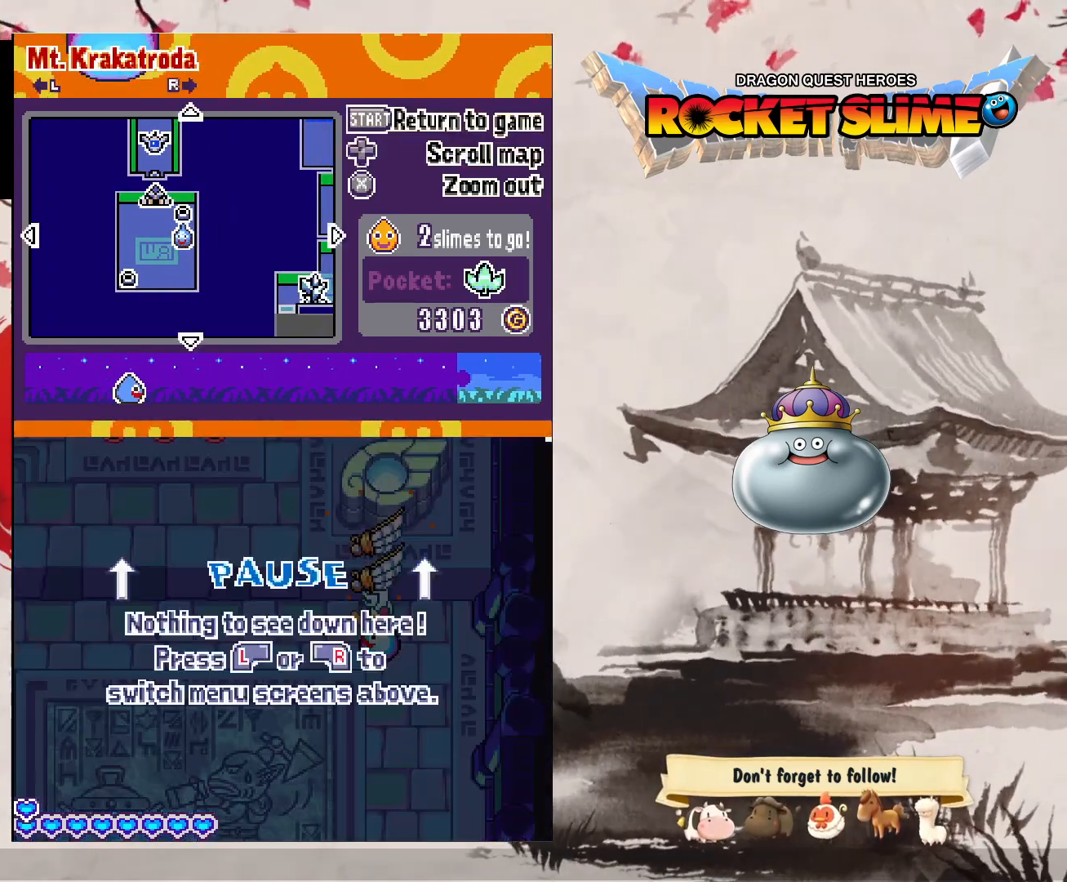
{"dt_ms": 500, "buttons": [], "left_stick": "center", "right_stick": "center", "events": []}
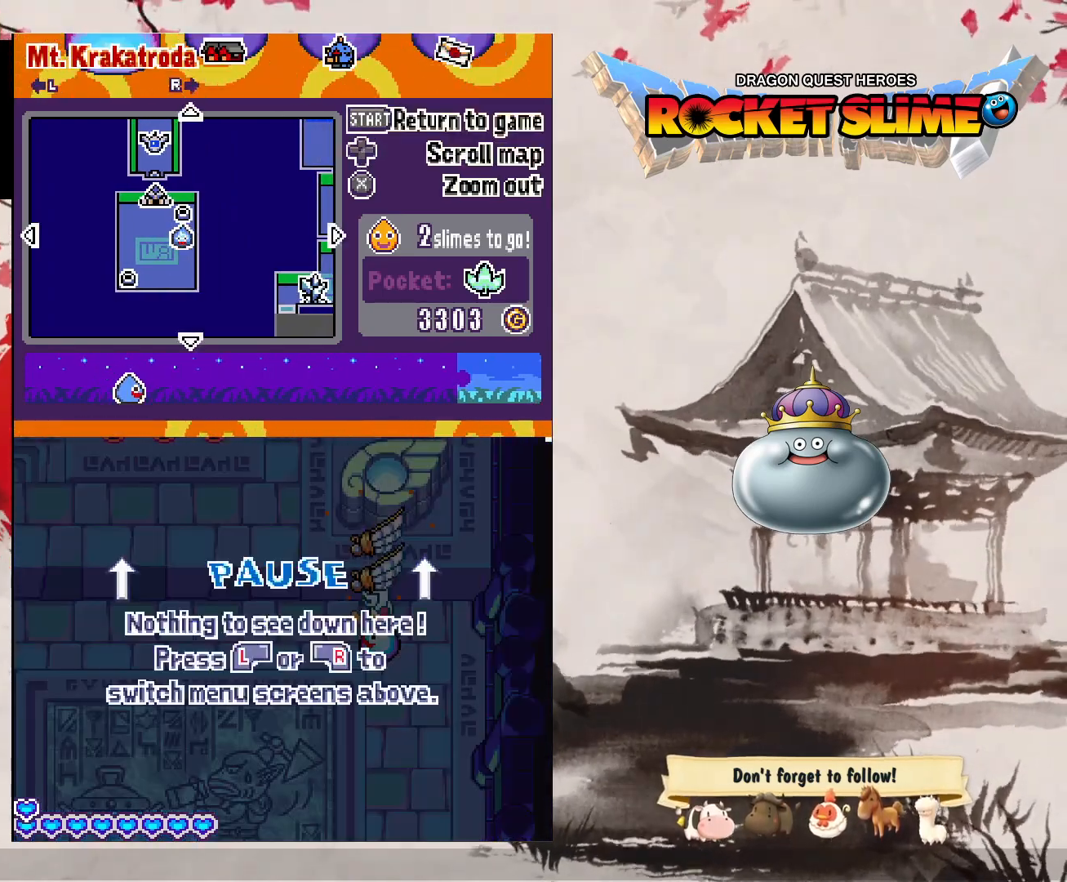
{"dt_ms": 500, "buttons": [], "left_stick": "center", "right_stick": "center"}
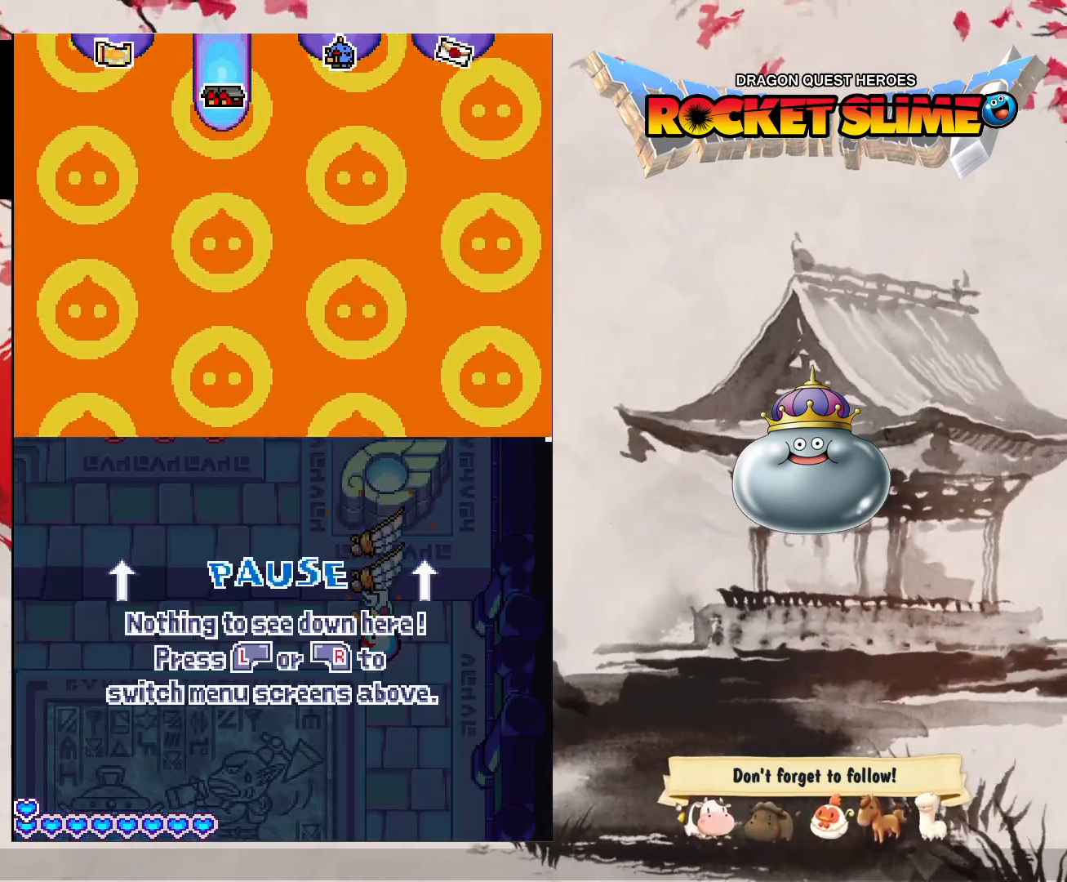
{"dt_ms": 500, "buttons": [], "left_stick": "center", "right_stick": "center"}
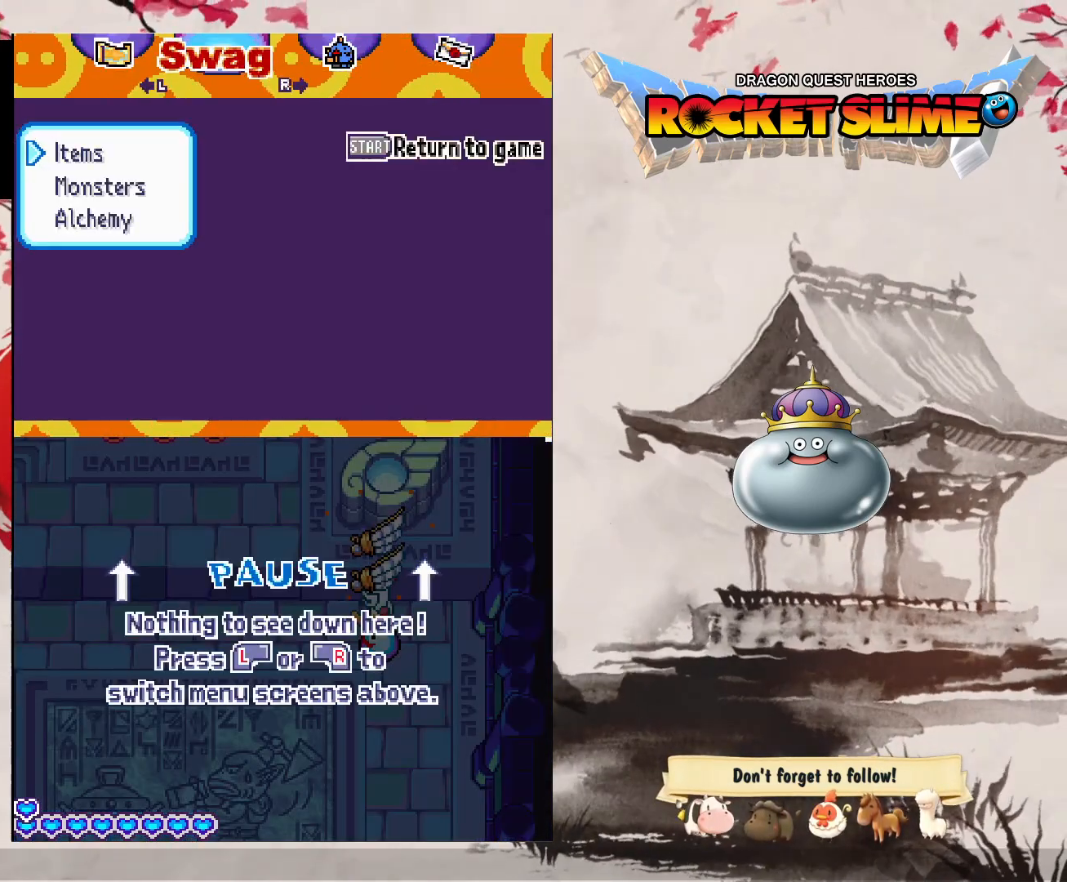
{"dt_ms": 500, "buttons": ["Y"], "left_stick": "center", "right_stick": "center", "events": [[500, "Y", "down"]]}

...

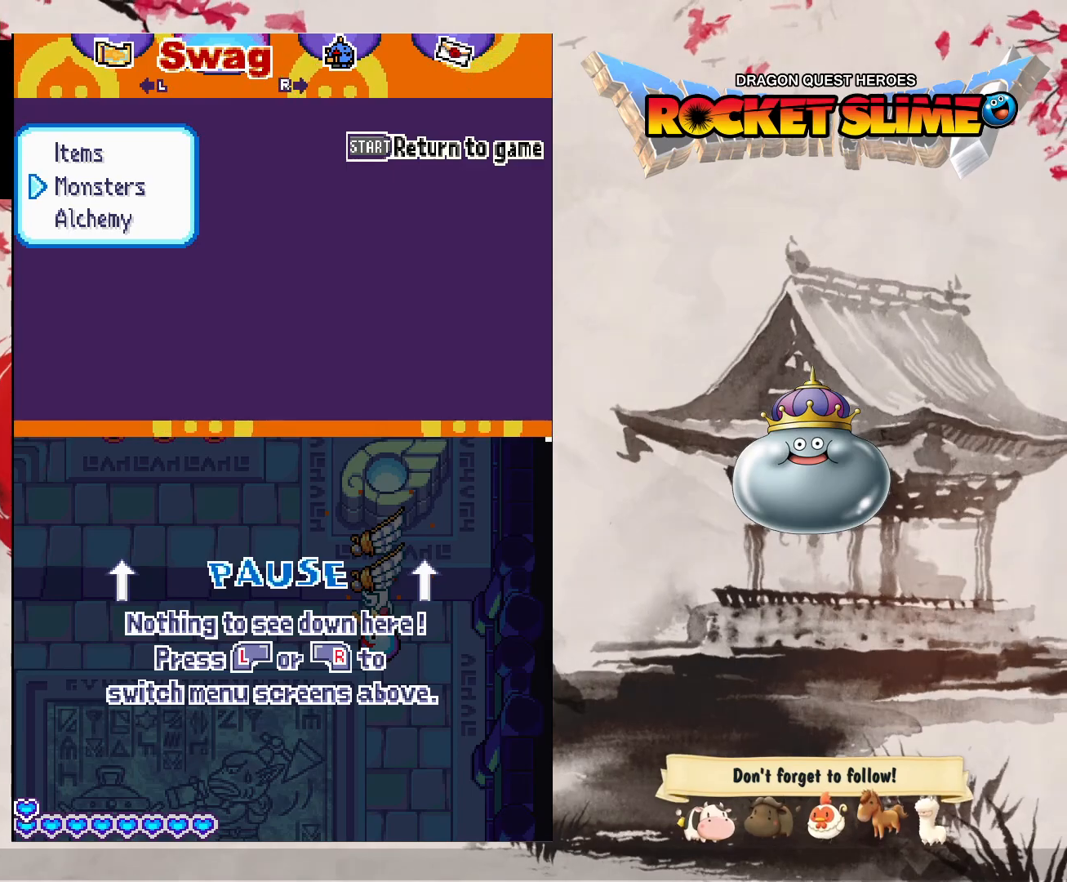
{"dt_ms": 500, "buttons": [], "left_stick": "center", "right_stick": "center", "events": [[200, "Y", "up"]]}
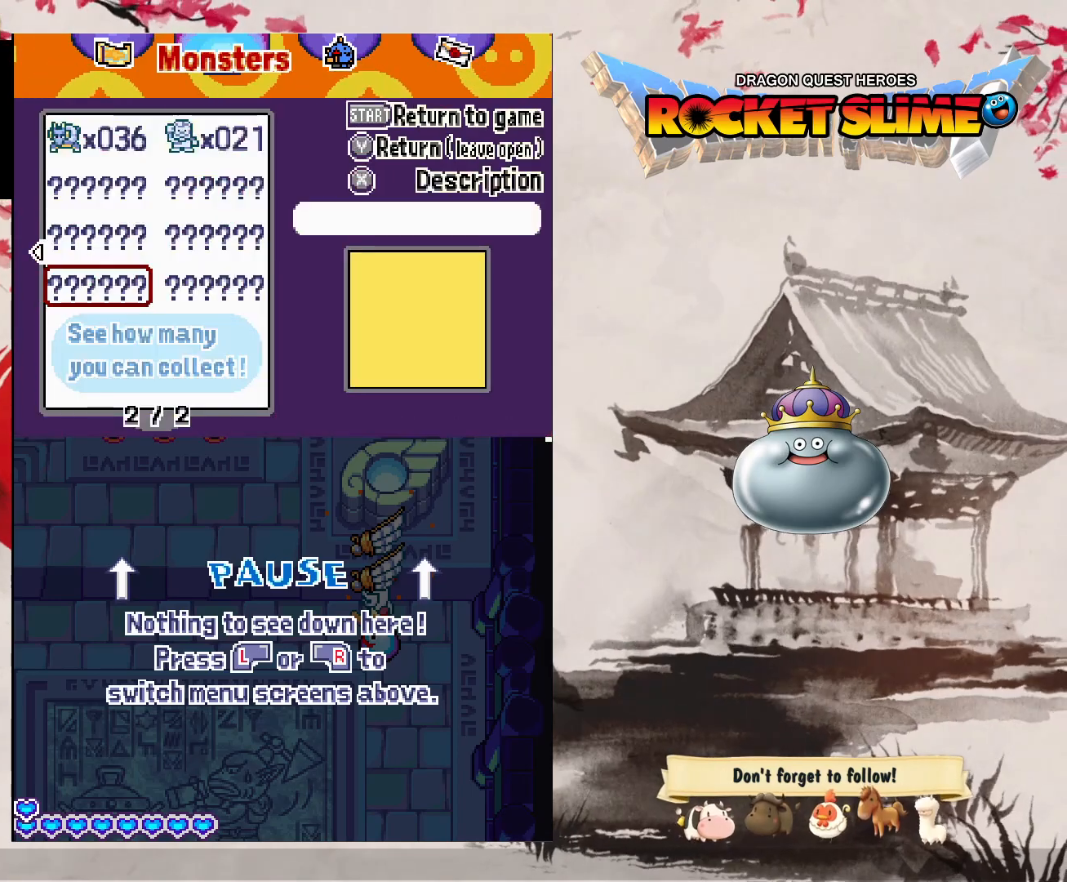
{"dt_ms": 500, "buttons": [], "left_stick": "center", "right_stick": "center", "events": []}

* What you are asked to do
Scan the data above for the string "events" and copy each line where it appears.

* Response to the exercise
{"dt_ms": 500, "buttons": [], "left_stick": "center", "right_stick": "center", "events": []}
{"dt_ms": 500, "buttons": ["Y"], "left_stick": "center", "right_stick": "center", "events": [[500, "Y", "down"]]}
{"dt_ms": 500, "buttons": [], "left_stick": "center", "right_stick": "center", "events": [[200, "Y", "up"]]}
{"dt_ms": 500, "buttons": [], "left_stick": "center", "right_stick": "center", "events": []}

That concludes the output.